If you look at this list, the book presents a blueprint for many of the so called management revolutions of the subsequent 15 years: Excellence, Re-engineering, Process Management, Systems Thinking. This book really is both a trend setter as well as highly important body of theory. The theory is relevant today, as many management problems today can be addressed by his 14 points of management. (Example: A reliance on inspection is bad - build quality into the process. This is highly relevant to software construction today.)
So are there any knocks?
1) You're left with many imperatives, but sometimes without positive prescriptions. For example: If you don't do annual performance reviews, what do you replace it with to determine who gets promoted?
2) The book can be dry and hard to follow. Sometimes it is written as notes pieced together.
3) Many of the companies that Deming held up as models have fallen on tougher times. It seems that today Quality alone is not enough.
Having said this, it should be required reading for any manager. The theory is good, and the book should spark your thinking.
Deming highlights the essential roots to performance in his now famous 14 pts. for management. He attested that management is the key that allows quality improvement to occur within organisations and stated that the function of management is not supervision but leadership; which must work on sources of improvement, the intent on quality of product and service and on the translation of that intent into design and actual product.

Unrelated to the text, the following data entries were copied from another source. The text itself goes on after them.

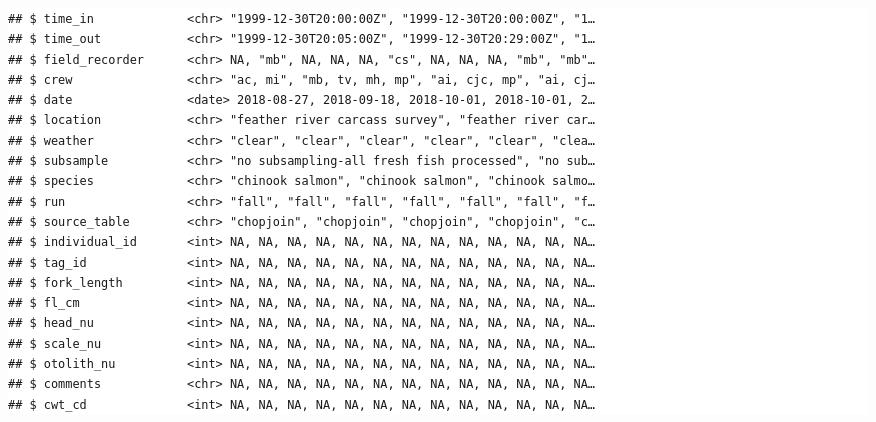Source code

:     ## $ time_in             <chr> "1999-12-30T20:00:00Z", "1999-12-30T20:00:00Z", "1…
    ## $ time_out            <chr> "1999-12-30T20:05:00Z", "1999-12-30T20:29:00Z", "1…
    ## $ field_recorder      <chr> NA, "mb", NA, NA, NA, "cs", NA, NA, NA, "mb", "mb"…
    ## $ crew                <chr> "ac, mi", "mb, tv, mh, mp", "ai, cjc, mp", "ai, cj…
    ## $ date                <date> 2018-08-27, 2018-09-18, 2018-10-01, 2018-10-01, 2…
    ## $ location            <chr> "feather river carcass survey", "feather river car…
    ## $ weather             <chr> "clear", "clear", "clear", "clear", "clear", "clea…
    ## $ subsample           <chr> "no subsampling-all fresh fish processed", "no sub…
    ## $ species             <chr> "chinook salmon", "chinook salmon", "chinook salmo…
    ## $ run                 <chr> "fall", "fall", "fall", "fall", "fall", "fall", "f…
    ## $ source_table        <chr> "chopjoin", "chopjoin", "chopjoin", "chopjoin", "c…
    ## $ individual_id       <int> NA, NA, NA, NA, NA, NA, NA, NA, NA, NA, NA, NA, NA…
    ## $ tag_id              <int> NA, NA, NA, NA, NA, NA, NA, NA, NA, NA, NA, NA, NA…
    ## $ fork_length         <int> NA, NA, NA, NA, NA, NA, NA, NA, NA, NA, NA, NA, NA…
    ## $ fl_cm               <int> NA, NA, NA, NA, NA, NA, NA, NA, NA, NA, NA, NA, NA…
    ## $ head_nu             <int> NA, NA, NA, NA, NA, NA, NA, NA, NA, NA, NA, NA, NA…
    ## $ scale_nu            <int> NA, NA, NA, NA, NA, NA, NA, NA, NA, NA, NA, NA, NA…
    ## $ otolith_nu          <int> NA, NA, NA, NA, NA, NA, NA, NA, NA, NA, NA, NA, NA…
    ## $ comments            <chr> NA, NA, NA, NA, NA, NA, NA, NA, NA, NA, NA, NA, NA…
    ## $ cwt_cd              <int> NA, NA, NA, NA, NA, NA, NA, NA, NA, NA, NA, NA, NA…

When Deming went over to Japan after the Second World War to assist in the restoration of the Japanese economy, he conducted an empirical prognosis on the general economic situation using an SPC method which he had perfected while leading the American census. Deming then met up with 80% of the country's leaders and told them that the only way to revive their economy was to enhance their competitiveness in the international market by focusing on quality productions via stringent manufacturing standards. Most Japanese leaders scorned at Deming's idea and demanded for him to feel the reality of their situations then. However, the leaders heeded Deming's advice in the end, as they felt that "... having lost all, they have got nothing else to lose."
Forty years later, Japan became an international economic giant with an economy twice the size of all other East-Asian economies combined, including China. Her current GDP value is the second highest in the world after the USA's, despite a much smaller national population. Japan's financial prowess remains stable despite the current economic slump in Asia, as President Clinton said in Shanghai (1998),
"We (America) cannot see growth restored in Asia until it is restored in Japan."
This book is a superb guide not only to prodigal management principles, but also Deming's personal philosophies regarding life and effective leadership. Although considered an essential read personally, I would recommend to those who are new to Deming's ideas to check out "The New Economics", Deming's last book prior to his death in 1993, as an actual managerial guide, as it will be easier and more effective for them to realise.